Many organizations log hundreds or even thousands of Risk Acceptance tickets, memos-to-file, or similar sign-offs each year, and that is extraordinarily unhealthy. Organizations need room to recognize Risk Challenge and Risk Disagreement to bring sanity to the conversation. The fact is that the software developers, technical account managers, and site reliability engineers know the facts on the ground. There must be a way for their input to get fed into the risk assessment process for scoring to have a chance at accuracy. A security organization issuing pronouncements on prioritization from on high will never achieve high fidelity scoring.

Tips:

  • Align your risk scoring team - likely Governance, Risk, and Compliance (GRC) closely with hand-on technical testers like the Red Team or Application Security.
  • Hire people from "the business" into security.
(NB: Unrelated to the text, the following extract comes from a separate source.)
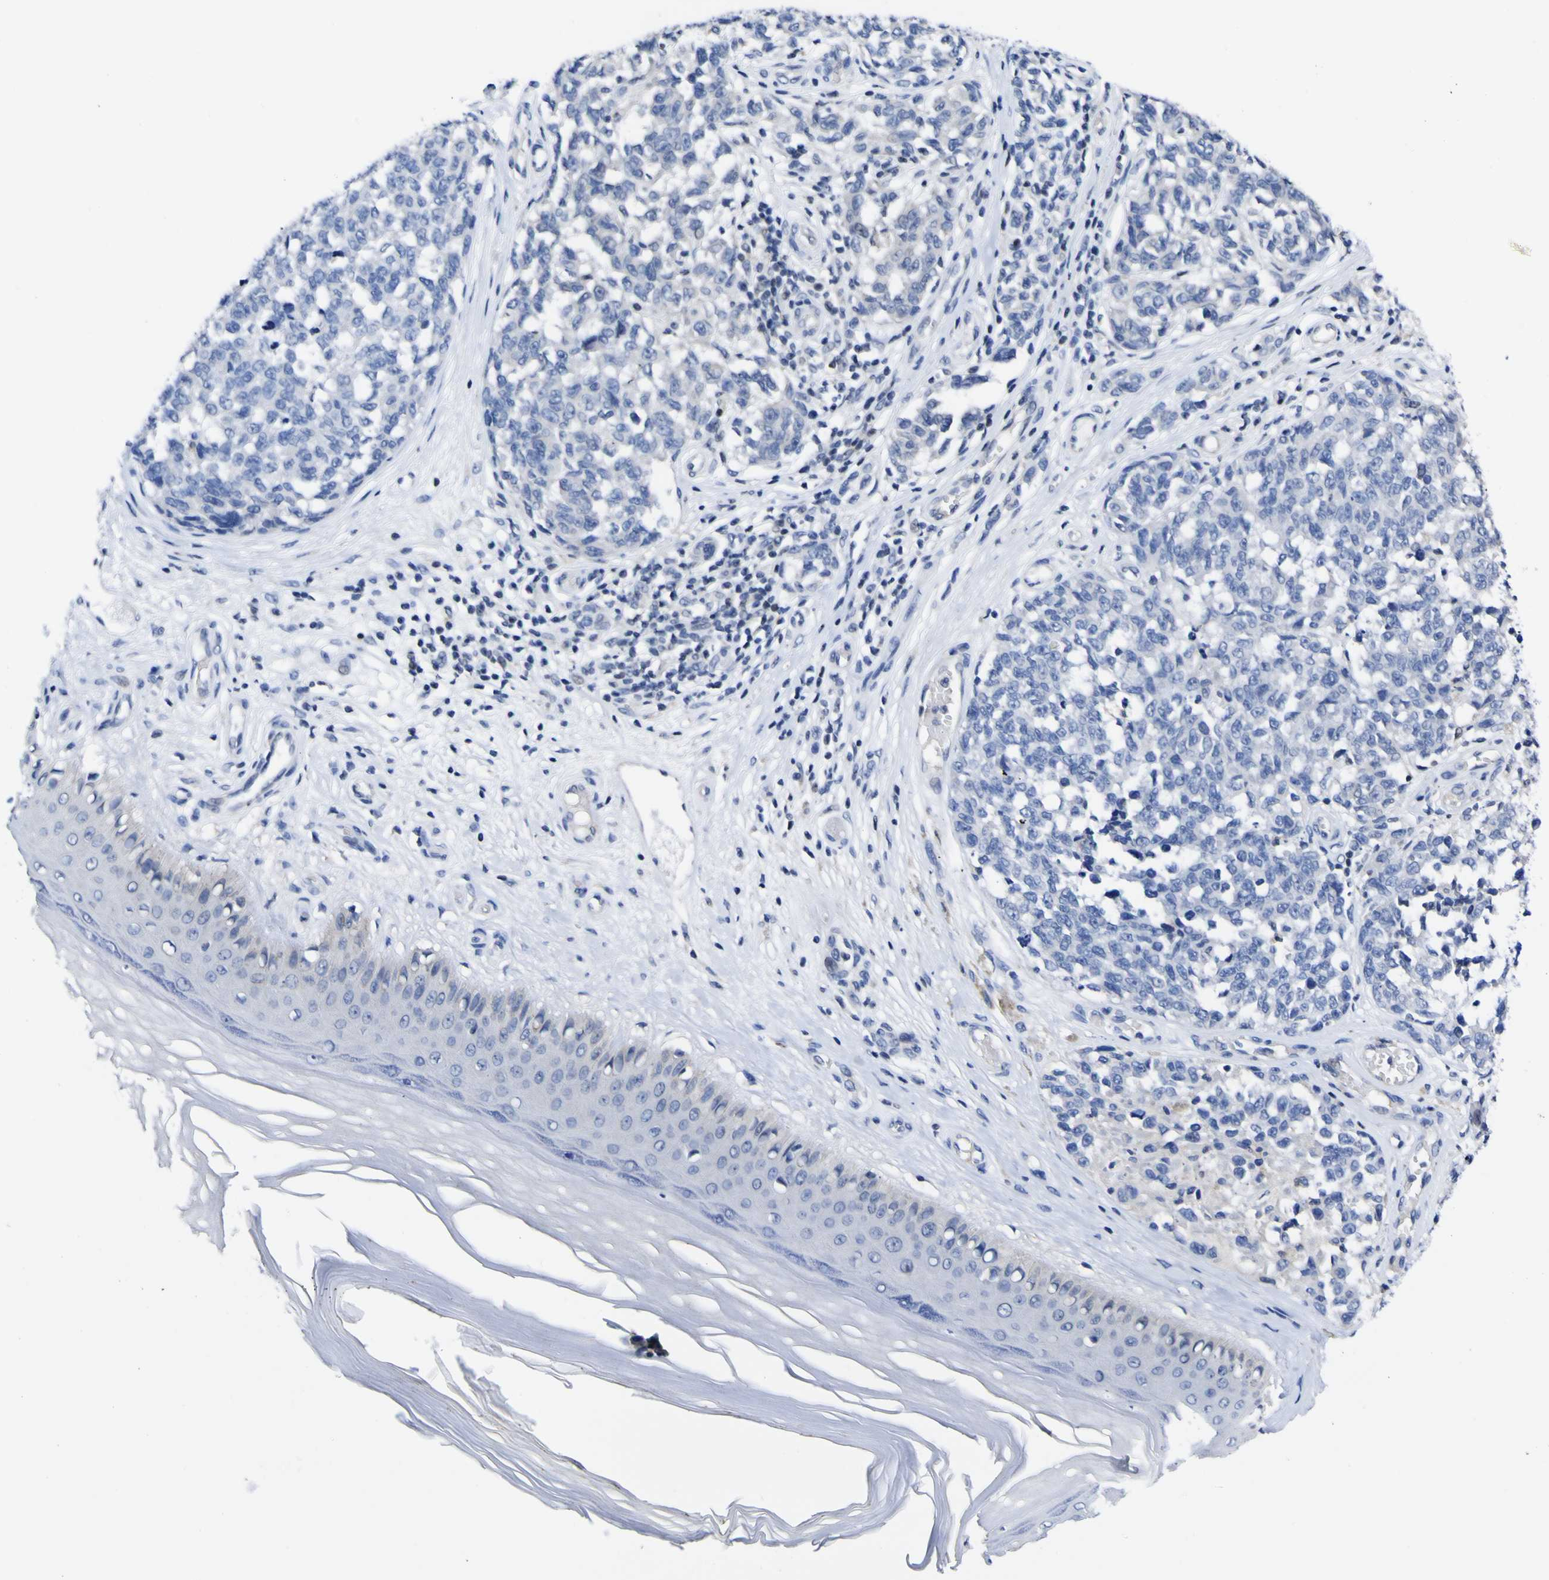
{"staining": {"intensity": "negative", "quantity": "none", "location": "none"}, "tissue": "melanoma", "cell_type": "Tumor cells", "image_type": "cancer", "snomed": [{"axis": "morphology", "description": "Malignant melanoma, NOS"}, {"axis": "topography", "description": "Skin"}], "caption": "The IHC micrograph has no significant positivity in tumor cells of malignant melanoma tissue.", "gene": "CASP6", "patient": {"sex": "female", "age": 64}}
Someone on your SOC should have worked the phones before. Someone in AppSec better have been coding your product at some point. And someone operations should be involved in your architectural review process.
  • Pictures or it didn't happen. Before you issue a "critical" finding, reproduce the exploit and share screenshots of video. Use those friends in the Red Team if you have to. Or just trash your vuln scanners for a Bug Bounty program and get video recordings alongside every submission.
  • Build an unemotional "challenge" process into your risk issuance process. Teams on the receiving end should be permitted and encouraged to explain why a risk is overrated and educate the issuing team. If you are in the camp of "too many findings to test and screenshot every one" then this is your force multipler moment. GRC can't dig into every tiny item, but when you allow the receiving parties to challenge them, they have a much smaller number of findings per team and much more motivation and access to test them for you.
  • Collaborate on compensating controls. Work with engineering and IT to identify low-cost simple moves that can materially reduce the risk rating without the dramatic high-impact initiative you are pressing. Move systems off the Internet. Kill egress from unpatched devices. Use Enterprise Browsers to inject step-up MFA in front of frozen legacy codebases.

Eliminate "Risk Acceptance". Encourage "Risk Disagreement" and build the relationships you need to get risk scoring right.